[begin Material for this exercise]

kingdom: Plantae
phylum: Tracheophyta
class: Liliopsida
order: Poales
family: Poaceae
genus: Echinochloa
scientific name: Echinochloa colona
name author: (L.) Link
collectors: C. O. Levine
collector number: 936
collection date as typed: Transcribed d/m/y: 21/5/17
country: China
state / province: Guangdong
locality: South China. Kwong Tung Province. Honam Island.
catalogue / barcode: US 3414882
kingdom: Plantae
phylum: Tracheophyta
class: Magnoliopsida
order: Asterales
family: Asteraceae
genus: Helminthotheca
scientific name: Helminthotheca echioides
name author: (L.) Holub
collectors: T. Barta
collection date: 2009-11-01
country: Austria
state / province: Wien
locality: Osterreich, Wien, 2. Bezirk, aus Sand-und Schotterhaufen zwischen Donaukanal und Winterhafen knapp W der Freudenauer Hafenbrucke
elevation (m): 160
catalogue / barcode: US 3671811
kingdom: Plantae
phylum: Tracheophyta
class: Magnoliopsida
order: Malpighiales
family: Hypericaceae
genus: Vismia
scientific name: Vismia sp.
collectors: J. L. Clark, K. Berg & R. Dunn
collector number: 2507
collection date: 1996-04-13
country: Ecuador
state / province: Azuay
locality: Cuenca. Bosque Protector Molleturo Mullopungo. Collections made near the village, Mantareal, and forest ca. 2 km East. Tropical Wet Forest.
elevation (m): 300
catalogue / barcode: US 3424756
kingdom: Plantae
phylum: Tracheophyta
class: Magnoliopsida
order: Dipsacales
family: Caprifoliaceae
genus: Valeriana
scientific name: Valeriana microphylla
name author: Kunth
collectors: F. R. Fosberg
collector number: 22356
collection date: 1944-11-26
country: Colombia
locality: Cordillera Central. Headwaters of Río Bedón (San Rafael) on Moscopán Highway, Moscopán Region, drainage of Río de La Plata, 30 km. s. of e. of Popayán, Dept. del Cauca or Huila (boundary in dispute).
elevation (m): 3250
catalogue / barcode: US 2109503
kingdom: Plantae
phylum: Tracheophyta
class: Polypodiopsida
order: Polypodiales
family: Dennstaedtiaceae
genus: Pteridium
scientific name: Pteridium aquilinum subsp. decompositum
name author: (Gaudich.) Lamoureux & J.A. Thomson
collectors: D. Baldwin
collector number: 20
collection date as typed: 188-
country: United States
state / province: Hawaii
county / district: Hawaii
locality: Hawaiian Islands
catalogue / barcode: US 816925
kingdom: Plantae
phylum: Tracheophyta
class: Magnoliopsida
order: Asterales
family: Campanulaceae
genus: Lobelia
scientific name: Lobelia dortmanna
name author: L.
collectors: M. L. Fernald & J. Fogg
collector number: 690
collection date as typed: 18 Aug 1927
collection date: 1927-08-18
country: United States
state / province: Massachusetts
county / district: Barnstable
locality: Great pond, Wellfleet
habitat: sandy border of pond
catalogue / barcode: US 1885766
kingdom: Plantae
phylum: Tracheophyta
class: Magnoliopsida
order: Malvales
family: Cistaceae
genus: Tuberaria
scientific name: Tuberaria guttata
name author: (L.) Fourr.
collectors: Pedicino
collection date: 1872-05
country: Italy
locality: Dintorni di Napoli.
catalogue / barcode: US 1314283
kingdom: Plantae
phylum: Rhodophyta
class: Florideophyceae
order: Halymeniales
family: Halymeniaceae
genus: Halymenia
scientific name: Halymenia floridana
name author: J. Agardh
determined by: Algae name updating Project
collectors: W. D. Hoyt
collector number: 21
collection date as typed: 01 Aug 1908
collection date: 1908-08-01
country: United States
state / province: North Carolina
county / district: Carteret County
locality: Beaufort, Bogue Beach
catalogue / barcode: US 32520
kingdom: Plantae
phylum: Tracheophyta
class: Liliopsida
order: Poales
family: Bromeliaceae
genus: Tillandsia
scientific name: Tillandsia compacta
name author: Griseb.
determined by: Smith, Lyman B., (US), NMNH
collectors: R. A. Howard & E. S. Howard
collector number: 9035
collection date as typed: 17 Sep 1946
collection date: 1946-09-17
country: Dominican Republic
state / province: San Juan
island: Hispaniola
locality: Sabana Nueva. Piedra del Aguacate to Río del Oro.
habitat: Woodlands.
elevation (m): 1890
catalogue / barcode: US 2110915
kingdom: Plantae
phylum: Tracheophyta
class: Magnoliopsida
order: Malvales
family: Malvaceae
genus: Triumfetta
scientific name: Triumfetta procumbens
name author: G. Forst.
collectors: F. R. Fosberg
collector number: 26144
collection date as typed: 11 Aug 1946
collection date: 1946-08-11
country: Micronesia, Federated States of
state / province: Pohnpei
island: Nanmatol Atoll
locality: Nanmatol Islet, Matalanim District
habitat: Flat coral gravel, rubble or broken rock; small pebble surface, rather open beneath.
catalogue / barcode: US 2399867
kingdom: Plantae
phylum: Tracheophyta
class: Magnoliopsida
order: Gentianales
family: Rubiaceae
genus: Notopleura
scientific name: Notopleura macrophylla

[end Material for this exercise]

* The exercise:
Set out the lines of the listing from the line containing "elevation (m): 1890" up to and including the line containing "collector number: 26144" as a numbered list, skipping any blank lines.

* Full solution:
1. elevation (m): 1890
2. catalogue / barcode: US 2110915
3. kingdom: Plantae
4. phylum: Tracheophyta
5. class: Magnoliopsida
6. order: Malvales
7. family: Malvaceae
8. genus: Triumfetta
9. scientific name: Triumfetta procumbens
10. name author: G. Forst.
11. collectors: F. R. Fosberg
12. collector number: 26144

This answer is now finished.